Everything is Flammable by Gabrielle Bell
March by John Lewis, Andrew Aydin, and Nate Powell
Lincoln In the Bardo, by George Saunders
Parts of this book made me impatient, but others put a shiver down my spine.
My Reading Year 2015
Hey, I've done a couple of these reading wrap-ups now, haven't I? Come to think of it, I’m still not sure why. But other people who read also post year-end lists, and it makes me feel obliged to toss my own hat in the ring.
Anyhow, the usual disclaimers about most of these being audiobooks applies. And as always, I welcome friendship on Goodreads if you want to compare notes.
As you can see, there was a strong Meghan Daum and Phillip Roth trend in 2015:
Best Books I Read in 2015
- My Misspent Youth: Essays, by Meghan Daum
- The Unspeakable: And Other Subjects of Discussion by Meghan Daum. One of my favorites. You know it's a good book when you buy an extra copy to lend out to friends.
- Career of Evil (Cormoran Strike, #3) by Robert Galbraith. Still loving the new incarnation of J.K. Rowling.
- Between the World and Me, by Ta-Nehisi Coates
- Here and There: Collected Travel Writing, by A.A Gill
- Stoner by John Williams.
- The Patrick Melrose Novels (The Patrick Melrose Novels, #1-4) by Edward St. Aubyn
- Selfish, Shallow, and Self-Absorbed: Sixteen Writers on The Decision Not To Have Kids edited by Meghan Daum. The essay by Lionel Shriver still haunts me. Mostly this passage.
- So You've Been Publicly Shamed, by Jon Ronson
- The Human Stain (The American Trilogy, #3), by Phillip Roth
- Dataclysm: Who We Are (When We Think No One's Looking) by Christian Rudder. Fascinating! And more than a little horrifying.

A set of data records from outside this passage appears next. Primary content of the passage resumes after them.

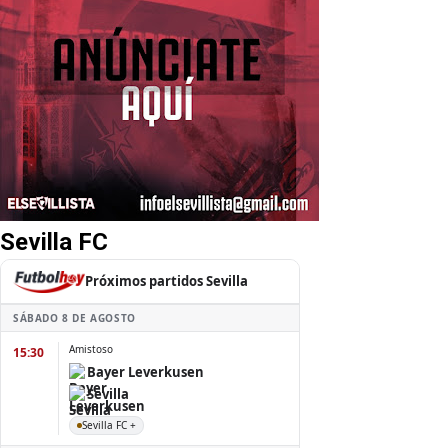
Sevilla FC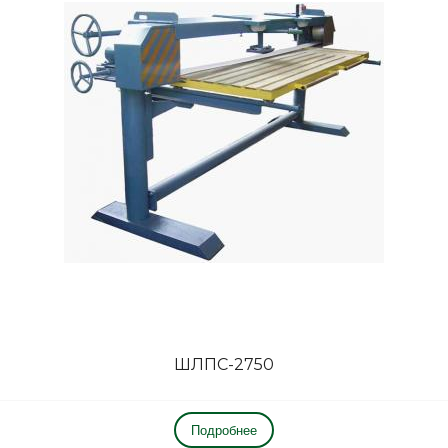
ШЛПС-2750
Подробнее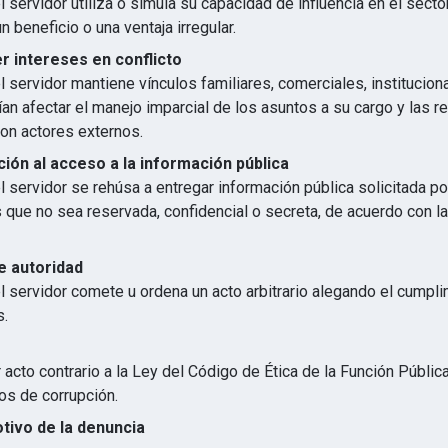
 servidor utiliza o simula su capacidad de influencia en el secto
n beneficio o una ventaja irregular.
 intereses en conflicto
 servidor mantiene vínculos familiares, comerciales, institucion
an afectar el manejo imparcial de los asuntos a su cargo y las r
con actores externos.
ión al acceso a la información pública
 servidor se rehúsa a entregar información pública solicitada p
s que no sea reservada, confidencial o secreta, de acuerdo con 
e autoridad
l servidor comete u ordena un acto arbitrario alegando el cumpl
s.
 acto contrario a la Ley del Código de Ética de la Función Públic
os de corrupción.
otivo de la denuncia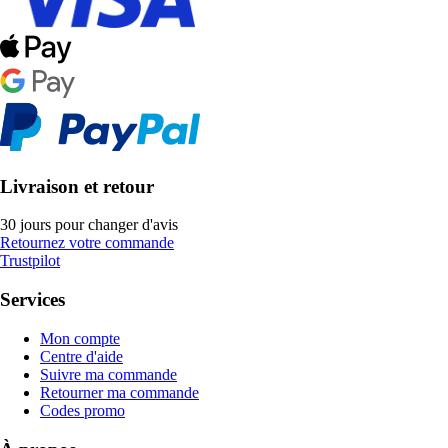
Livraison et retour
30 jours pour changer d'avis
Retournez votre commande
Trustpilot
Services
Mon compte
Centre d'aide
Suivre ma commande
Retourner ma commande
Codes promo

- American Pastoral (The American Trilogy #1), by Phillip Roth
Books I Abandoned in 2015
- Funny Girl, by Nick Hornby. It broke my heart to put this down, but all of the insight and wisdom and humor that makes Nick Hornby novels so good was somehow lacking in it.
- Wild: From Lost to Found on the Pacific Crest Trail, by Cheryl Strayed.
Maybe it's just me—everyone else seems to like this one. But I always thought stories that blatantly attempt to be inspirational seldom are. - Purity by Jonathan Franzen. Couldn't get into it myself, but curious to know what Obama thinks of it.
- Murder on the Orient Express by Agatha Christie. I might go back to this eventually. I started it just after finishing Career of Evil when I was craving another whodunit.
Best Comics I Read in 2015
- Killing and Dying: Stories, by Adrian Tomine
- Rosalie Lighting by Tom Hart. This completely blew me away. "Turning pain into art" takes on a whole new meaning after finishing it.
- Mama Tried: Dispatches from the Seamy Underbelly of Modern Parenting by Emily Flake. I don't have kids, nor am sure if I ever will or want to, but I will happily read anything Emily Flake writes on any subject.
- Exploring Calvin and Hobbes: An Exhibition Catalogue by Bill Watterson. Read it because it was rumored to have some of the best interviews with Bill Watterson ever published, and it did not disappoint.